Like You Think You Really Know Me, Mary Had Brown Hair makes a virtue of Wilson's limitations. He's no musical genius, but he maintains an almost obsessive focus on forging a singular, unified sound from influences that encompass the obviously catchy as well as the freeform. Wilson then filters everything through his nerdy lover-man persona. Only a handful of musicians had heard of Wilson prior to Beck's mention of him in "Where It's At," but his work has been an inspiration nonetheless—proof that home recording doesn't have to be limited to lo-fi punk and basement-pop symphonies, and proof that artists needn't always worry about finding an audience. His spirit infects modern iconoclasts like Animal Collective, whose sensational album Sung Tongs sounds like an idle tape-manipulation experiment that sprouted weird and wondrously.

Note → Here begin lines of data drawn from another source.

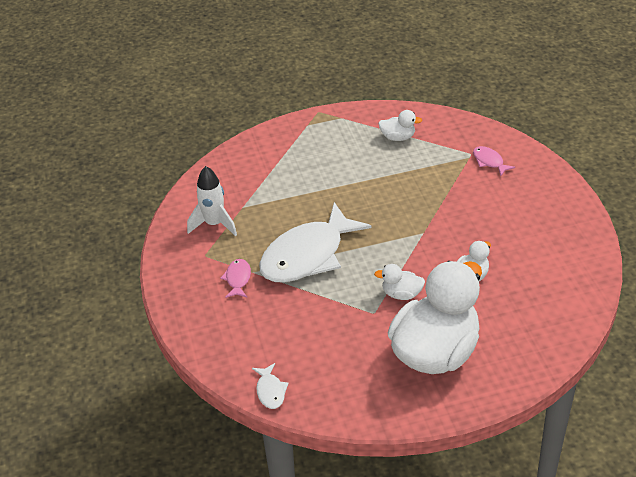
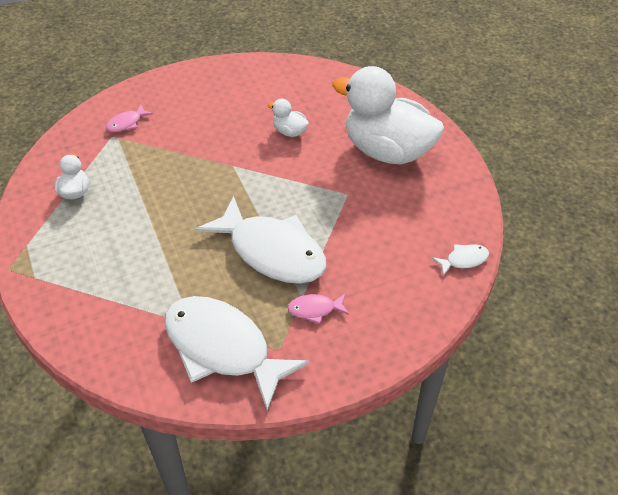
camera: 100 degrees left, 5 degrees up
white rocket [187,166,237,236] -> white fish [164,296,309,411]
white duck [374,264,425,300] -> none

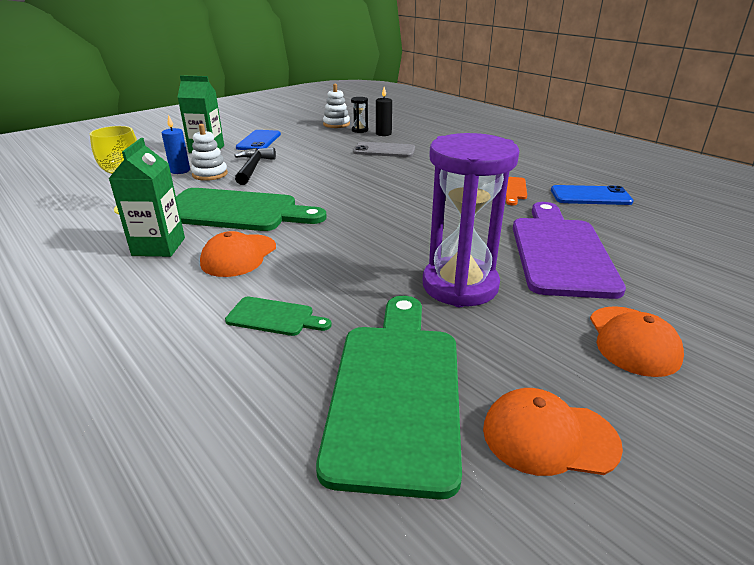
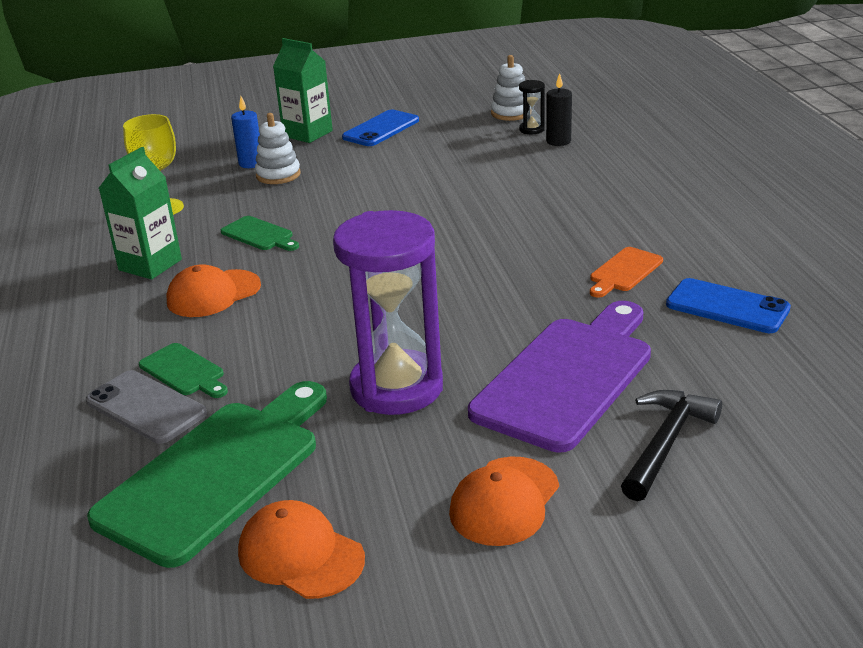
camera: 30 degrees right, 0 degrees up
green cutting board [176,188,327,231] -> green cutting board [221,216,299,251], size x0.45
black hammer [234,147,276,185] -> black hammer moved to [621,390,722,501]
grey phone [353,142,415,157] -> grey phone moved to [86,370,207,444]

No contemporary musician sounds more Gary Wilson-y than one-man-band Ariel Pink's Haunted Graffiti, whose self-released The Doldrums has been reissued on Animal Collective's label Paw Tracks. A lot of The Doldrums collapses into indulgent experimentation best left in the closet, but the record also breaks frequently for wonders like "Good Kids Make Bad Grown Ups," which sounds like three or four '70s California Top 40 classics spliced together and then broadcast from the dank corner of a public shower. Pink is something of a mystery man at the moment, but there's evidence that he has a shelf full of equally woozy and soulful Doldrums follow-ups sitting in his Los Angeles home studio. If any of them has a song as stunning as "For Kate I Wait"—a bubblegum-disco track bounced half a dozen times off the stratosphere—then underground-rock fans might have found themselves a new cult weirdo.